In a recently published article in USA Today, Julia Bascom who is the executive director of Autistic Self Advocacy Network; and Chris Jorwic is a Medicaid HCBS beneficiary in Elmhurst, Illinois, who uses augmentative communication to persuade state and local governments to recognize that all behavior is a kind of communication and provide more excellent services and supports for his disabled siblings and sisters; gave their statements on their lived experiences during the pandemic.
According to them, the country has a chance to invest in these vital services as Congress prepares to enact a final COVID-19 recovery package. Thus, they are very concerned that people with disabilities will be left behind once again.
Julia is the Autistic Self Advocacy Network founder, a policy advocacy group focused on disability rights. ASAN began recording COVID-19 deaths in institutions for individuals with disabilities in April of 2020. This study has shown what they’ve long suspected: the government’s actions can mean the difference between a society that provides the services they need to prosper in their communities and that abandon them to die.
The support on People with Disabilities
People with disabilities who receive support at home, such as both of us, have been in far less danger than those who live in institutions, although many have had their services interrupted, per Chris and Julia.
Chris asserted that his services nearly entirely halted until things were safe.
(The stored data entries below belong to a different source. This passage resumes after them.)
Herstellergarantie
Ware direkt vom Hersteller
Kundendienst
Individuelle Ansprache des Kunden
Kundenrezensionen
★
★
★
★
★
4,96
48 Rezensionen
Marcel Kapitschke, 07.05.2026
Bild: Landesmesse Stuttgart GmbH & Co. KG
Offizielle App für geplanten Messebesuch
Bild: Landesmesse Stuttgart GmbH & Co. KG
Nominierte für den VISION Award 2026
Chris also said he was afraid of the thought that if he didn’t have his staff and supporters, all of his development would vanish, and he will lose everything, including his communication capacity.
Chris’ services have been restored, but his story highlights the importance of home and community-based assistance. They allow disabled individuals to live independent lives and keep people with disabilities out of harmful crowded environments.
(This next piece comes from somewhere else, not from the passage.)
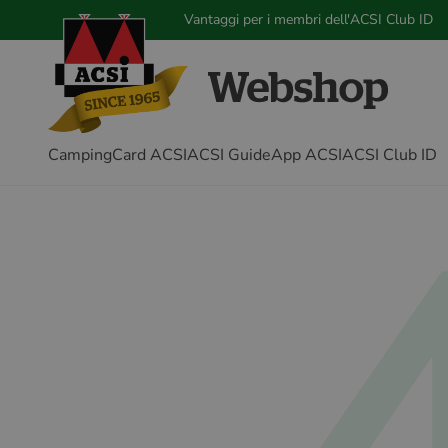
Vantaggi per i membri dell'ACSI Club ID
CampingCard ACSI
ACSI Guide
App ACSI
ACSI Club ID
Furthermore, both of them have known abuse, neglect, and inadequate sanitation for decades, and they perceived it as too familiar in communal settings like institutions and group homes. In 2007, for example, 94 percent of nursing facilities were found to violate federal health and safety requirements, a figure that has not improved in recent years, Chris and Julia opined.
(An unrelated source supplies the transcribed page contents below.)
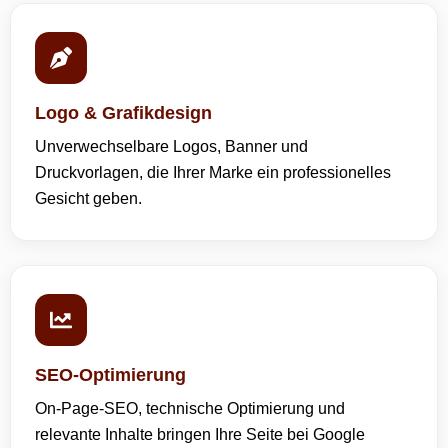
Logo & Grafikdesign
Unverwechselbare Logos, Banner und
Druckvorlagen, die Ihrer Marke ein professionelles
Gesicht geben.
SEO-Optimierung
On-Page-SEO, technische Optimierung und
relevante Inhalte bringen Ihre Seite bei Google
On the one hand, according to them, people who live in congregate settings have consistently made up 30 percent to 40 percent of total deaths in the United States throughout the pandemic.
Thus, disability advocates weren’t surprised when COVID-19 began to spread through facilities, many of which had already been found to have safety concerns. ASAN has recorded the deaths of almost 185,000 people with disabilities in communal settings since the pandemic began.
As disability rights advocates, both of them want more individuals to live in the community with help. People who receive Medicaid services and require a specific degree of care are currently entitled to get assistance in an institution, yet according to them, hypothetically, there are often years-long waitlists for treatments in their homes.
The Advocacy of People with Disabilities
For a long time, the disability community has worked to increase access to these programs. Thus, Chris and Julia know what policy solutions look like. Ideas like the Biden administration’s commitment to spend $400 billion on these services as part of the Build Back Better program and the Better Care Better Jobs Act would start to fill this gap.
However, Chris and Julia need Congress to take their community seriously and appropriate significant financing for these plans in the current recovery package.
Chris and Julia remarked that they are concerned that their community will find itself back where it began without a genuine commitment. Vaccines and resumption of services have helped alleviate the isolation that many persons with disabilities faced during the pandemic, but the impacts remain.
Chris postulated that the pandemic affected his mental health, in a sense that even feeling fantastic on seeing people without masks on, anxiety lingers. He is terrified to leave his house; however, the good thing is, he is working on it.
How they perceived ‘tomorrow’
After the COVID-19 outbreak, some people have begun to talk about getting back to normal. However, the disability community has suffered significant losses due to COVID-19, and many of the practices that their society accepted as “normal” were already damaging their community before the pandemic. Congress has the opportunity to address the underlying causes of this problem and ensure that persons with disabilities may always receive the assistance they require in the comfort of their own homes; Chris and Julia expect them to do so.
Chris and Julia posited that they want to see a society in which people with disabilities are treated better than previously, a community in which everyone’s voice is heard and every decision is respected. Everyone has access to the services they require. We’ll need significant legislative changes that prioritize helping disabled people in their communities rather than isolating them to build this society, per Chris and Julia.